Max Kapustin, of the University of Chicago Crime Lab, said the city’s murder rate in the Roaring ‘20s heyday of Al Capone was about what it is now, 20 per 100,000 residents, but topped 30 during the drug-fueled gang wars of 30 years ago. Over that time span, Chicago murder rates ran parallel with those in New York and Los Angeles, but since 1990 those two coastal cities had dramatically lowered their murder rates while Chicago had not.

Throughout the decade, Mayor Rahm Emanuel made the point that New York and Los Angeles had stricter gun laws than Chicago, a point recently echoed by his successor, Mayor Lori Lightfoot. But Wednesday’s symposium emphasized the need for neighborhood investment, led by community groups that know the issues an area is dealing with.

“We have to heal environments and individuals,” said Eric Cumberbatch, executive director of the New York Mayor’s Office to Prevent Gun Violence.

Phillips said Chicago had allocated $11 million for neighborhood outreach to address gun violence, but that $50 million or even $100 million would do more to solve the problem.

Gross added, “If you really want black and brown people to stop shooting each other, you can’t say we don’t have the money.”

Cumberbatch said the budget for his office was $36 million.
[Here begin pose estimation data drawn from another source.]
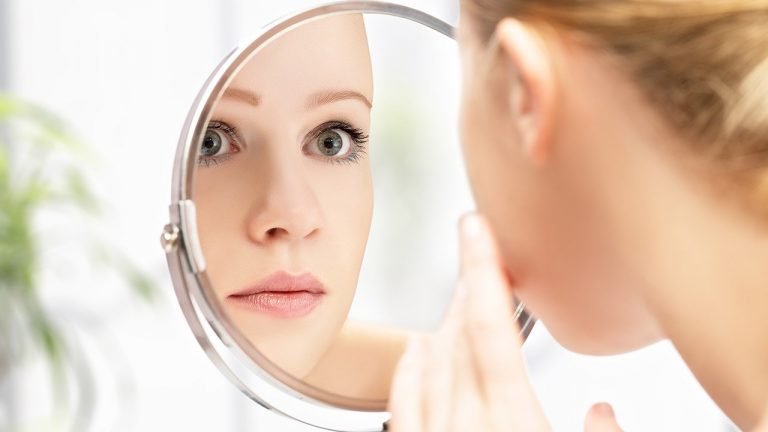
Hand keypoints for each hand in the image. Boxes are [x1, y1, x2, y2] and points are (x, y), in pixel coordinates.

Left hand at [388, 213, 622, 431]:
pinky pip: (402, 402)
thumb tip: (603, 411)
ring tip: (459, 294)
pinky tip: (414, 349)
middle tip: (479, 257)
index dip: (482, 269)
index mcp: (514, 421)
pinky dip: (408, 368)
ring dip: (447, 323)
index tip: (475, 227)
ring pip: (433, 362)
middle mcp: (467, 424)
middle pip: (461, 337)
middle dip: (471, 290)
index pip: (491, 326)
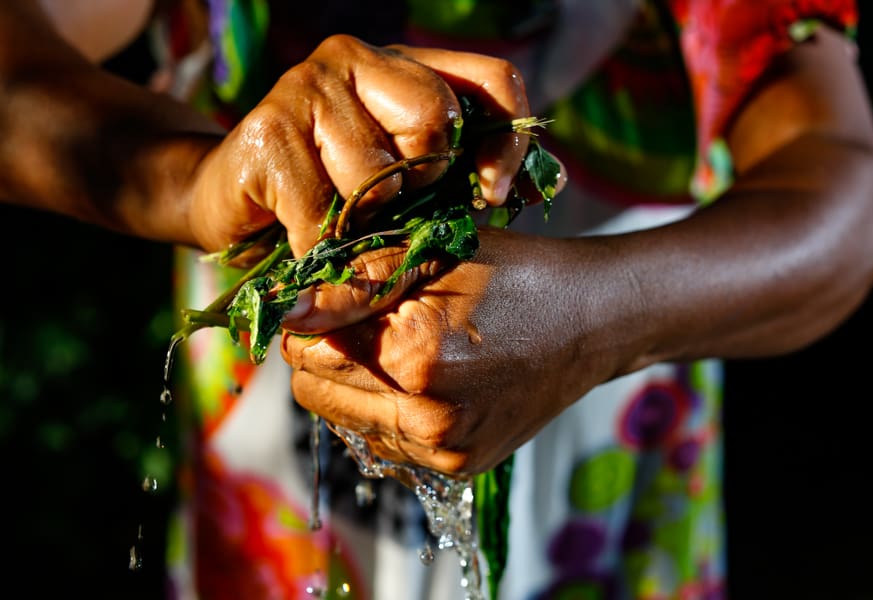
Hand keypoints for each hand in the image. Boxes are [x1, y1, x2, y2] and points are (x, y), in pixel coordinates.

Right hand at [187, 34, 530, 258]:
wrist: (227, 200)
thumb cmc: (327, 194)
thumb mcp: (406, 182)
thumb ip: (461, 175)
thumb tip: (544, 185)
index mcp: (400, 65)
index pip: (490, 79)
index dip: (506, 141)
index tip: (493, 196)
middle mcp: (353, 59)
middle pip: (434, 119)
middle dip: (418, 185)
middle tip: (383, 205)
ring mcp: (305, 87)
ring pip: (377, 175)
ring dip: (361, 223)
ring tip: (333, 220)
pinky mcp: (267, 131)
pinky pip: (324, 212)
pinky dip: (320, 247)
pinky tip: (303, 241)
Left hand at [280, 228, 605, 475]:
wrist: (591, 324)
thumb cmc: (517, 276)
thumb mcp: (437, 254)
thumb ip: (354, 280)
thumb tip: (283, 309)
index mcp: (416, 356)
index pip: (304, 350)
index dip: (311, 319)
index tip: (338, 299)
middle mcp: (426, 419)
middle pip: (314, 394)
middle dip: (324, 356)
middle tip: (366, 324)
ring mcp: (444, 452)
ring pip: (344, 423)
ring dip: (353, 388)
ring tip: (399, 352)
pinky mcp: (459, 469)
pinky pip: (383, 445)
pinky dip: (386, 413)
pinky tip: (421, 382)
Anne Tremblay, director of the Office of Gang Reduction and Youth Development in the Los Angeles Mayor’s Office, said her budget was about $35 million. Both said that enabled them to contract community groups to address the issues. They also emphasized that adequate, assured funding meant the groups could feel comfortable working together on the same issue rather than feeling they had to fight each other for scraps.

“We’re at the beginning here,” said Susan Lee, a former Los Angeles violence expert who came to Chicago in 2016 to directly confront the city’s gun woes, and who was recently hired by Lightfoot as deputy mayor of public safety. “We hope to get where they are.”

Tremblay called for police, city administrations, and community groups to “be bold,” adding, “You can’t be afraid.” She said inevitably there’d be mistakes and missteps, especially in engaging with gang members, not all of whom are wiling to embrace reforms, but she added that the gains to be had from such initiatives produced results.

“Clearly, we need to be open-minded,” Lee said. “We are still in a crisis moment here. We are not over it.” But she added it was critical to “move forward together.”